# 3.1 Training the fine-tuned models

Code is based on the following Kaggle Notebook:
https://www.kaggle.com/code/sovitrath/caltech-256-amp-pytorch

In [None]:
!pip install albumentations
!pip install pretrainedmodels
!pip install torchmetrics

In [None]:
import torch
print(torch.__version__)
print(torch.cuda.get_device_name(0))

In [None]:
# Watermark detection

import time
import copy
import numpy as np
import matplotlib.pyplot as plt
import os
import glob

import torch
import torchvision
import torch.nn as nn
import torch.optim as optim
import torchvision.transforms as transforms
from torch.utils.data import DataLoader

torch.manual_seed(17)

In [None]:
device = torch.device("cuda:0" if torch.cuda.is_available() else "cpu")
print(device)

transforms = torchvision.transforms.Compose([
                           torchvision.transforms.ToTensor(),
                           torchvision.transforms.Normalize(mean=[0.485, 0.456, 0.406],
                                                            std=[0.229, 0.224, 0.225])
                       ])

[Part of a data file]
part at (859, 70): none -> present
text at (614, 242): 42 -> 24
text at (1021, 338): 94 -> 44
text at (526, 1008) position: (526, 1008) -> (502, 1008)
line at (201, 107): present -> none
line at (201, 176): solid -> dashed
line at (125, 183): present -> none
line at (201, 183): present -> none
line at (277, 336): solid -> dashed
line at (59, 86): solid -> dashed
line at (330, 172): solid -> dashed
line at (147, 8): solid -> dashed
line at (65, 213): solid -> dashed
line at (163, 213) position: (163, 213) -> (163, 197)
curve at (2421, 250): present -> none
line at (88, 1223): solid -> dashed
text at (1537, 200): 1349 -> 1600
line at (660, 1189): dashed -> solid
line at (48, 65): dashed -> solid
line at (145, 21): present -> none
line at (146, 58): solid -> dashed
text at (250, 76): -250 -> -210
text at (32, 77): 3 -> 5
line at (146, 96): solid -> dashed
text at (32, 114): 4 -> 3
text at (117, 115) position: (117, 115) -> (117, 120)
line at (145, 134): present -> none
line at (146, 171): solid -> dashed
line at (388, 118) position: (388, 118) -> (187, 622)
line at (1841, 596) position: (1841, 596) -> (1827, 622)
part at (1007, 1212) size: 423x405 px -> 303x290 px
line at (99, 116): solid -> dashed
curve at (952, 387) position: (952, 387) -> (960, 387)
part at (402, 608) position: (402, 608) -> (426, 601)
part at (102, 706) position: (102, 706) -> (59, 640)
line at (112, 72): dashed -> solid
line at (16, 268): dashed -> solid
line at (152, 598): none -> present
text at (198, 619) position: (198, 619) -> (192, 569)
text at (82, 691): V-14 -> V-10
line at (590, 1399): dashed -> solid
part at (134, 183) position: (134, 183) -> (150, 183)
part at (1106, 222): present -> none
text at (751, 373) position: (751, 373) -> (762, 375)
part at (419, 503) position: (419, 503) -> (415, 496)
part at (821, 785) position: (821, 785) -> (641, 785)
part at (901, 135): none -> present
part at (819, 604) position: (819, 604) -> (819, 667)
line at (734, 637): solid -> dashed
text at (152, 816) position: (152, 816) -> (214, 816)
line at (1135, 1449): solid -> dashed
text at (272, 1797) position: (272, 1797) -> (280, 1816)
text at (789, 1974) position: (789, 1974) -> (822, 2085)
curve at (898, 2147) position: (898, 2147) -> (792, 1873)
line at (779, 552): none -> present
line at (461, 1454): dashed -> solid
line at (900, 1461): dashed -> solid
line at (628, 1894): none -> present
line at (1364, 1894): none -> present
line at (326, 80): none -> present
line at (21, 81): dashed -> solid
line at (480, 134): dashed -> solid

● **Required work**:
1 – Using the notebook on training fine-tuned models, decide whether each statement agrees with it: (a) The code is based on a Kaggle notebook. (b) The random seed is set to 42. (c) The device falls back to the CPU when CUDA is not available. Answer yes or no for each and quote the words of the notebook that decide it.
2 – Continue the notebook on training fine-tuned models from the point where it stops.

● **Expected responses**:
1 –
(a) Yes: "Code is based on the following Kaggle Notebook"
(b) No: "torch.manual_seed(17)"
(c) Yes: "device = torch.device("cuda:0" if torch.cuda.is_available() else "cpu")"

2 –
from tqdm import tqdm
from torch.utils.data import DataLoader,Dataset
import cv2

class_names = ['baseline',
               'chinese',
               'latin',
               'hindi',
               'arabic_numerals'
              ]

class ImageDataset(Dataset):
    def __init__(self,root,transform):
        self.root=root
        self.transform=transform

        self.image_names=glob.glob(self.root + '*.JPEG')
        self.image_names.sort()
   
    #The __len__ function returns the number of samples in our dataset.
    def __len__(self):
        return len(self.image_names)
 
    def __getitem__(self,index):
        image=cv2.imread(self.image_names[index])
        image=cv2.cvtColor(image,cv2.COLOR_BGR2RGB)

        image=self.transform(image)

        return image
    
    
with torch.no_grad():
    activation = {}
    model_name = 'densenet161'
    model = torchvision.models.densenet161(pretrained = True).to(device)
    d = 2208
    
    def get_activation(name):
            def hook(model, input, output):
                activation[name] = output.mean(axis = [2,3])
            return hook
    model.features.register_forward_hook(get_activation('features'))
    model.eval()

    logit_scores = torch.zeros([998, 5, d])

    for c, class_name in enumerate(class_names):
        dataset = ImageDataset('../dataset/{class_name}/'.format(class_name = class_name),
                               transforms
                              )
        testloader = torch.utils.data.DataLoader(dataset,
                                      batch_size=512,
                                      shuffle=False,
                                      num_workers=2)

        counter = 0
        with torch.no_grad():
            for i, x in tqdm(enumerate(testloader)):
                x = x.float().data.to(device)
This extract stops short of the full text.